Task to complete: Reproduce every one of the entries below word for word, and leave out the pictures.

[Start of Attachment]

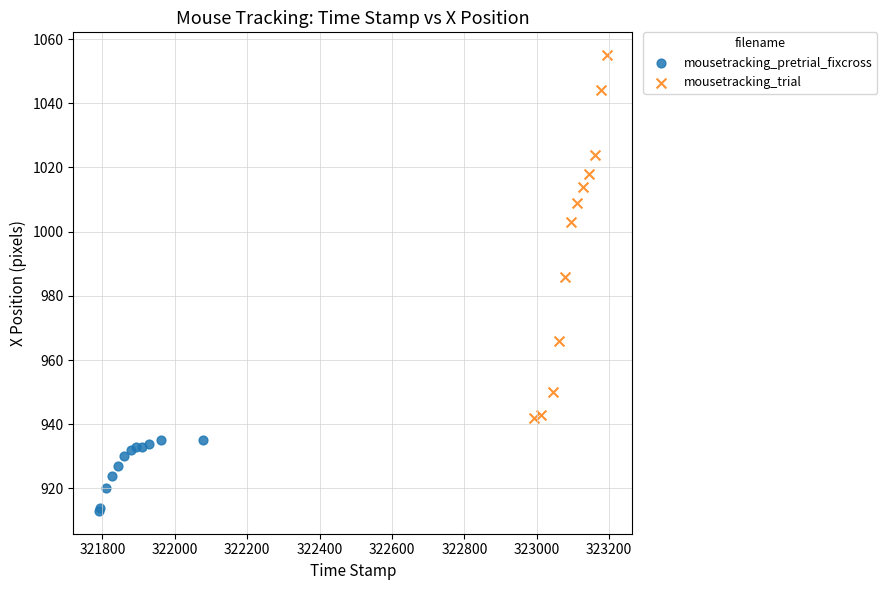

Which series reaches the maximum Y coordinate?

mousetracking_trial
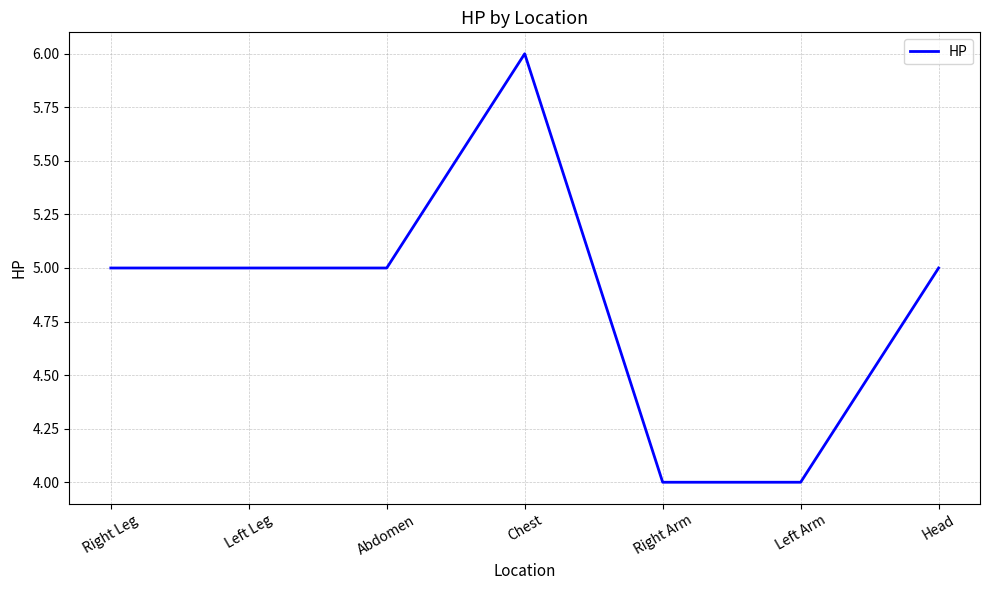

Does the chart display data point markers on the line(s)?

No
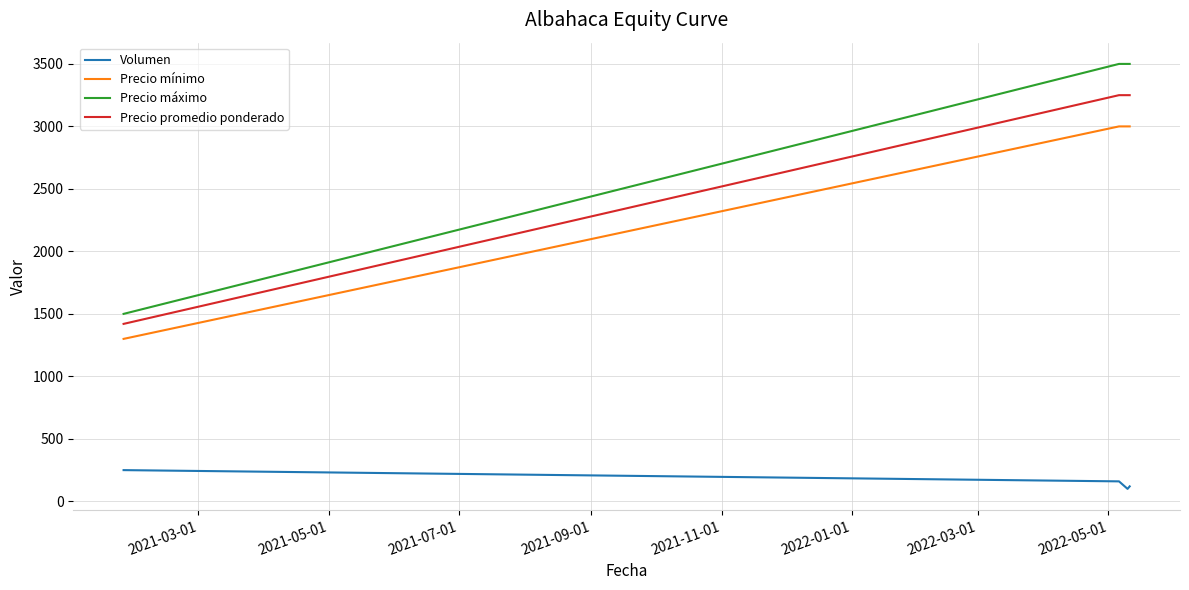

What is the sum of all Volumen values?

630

[End of Attachment]

Result for this task:
Which series reaches the maximum Y coordinate?

mousetracking_trial

Does the chart display data point markers on the line(s)?

No

What is the sum of all Volumen values?

630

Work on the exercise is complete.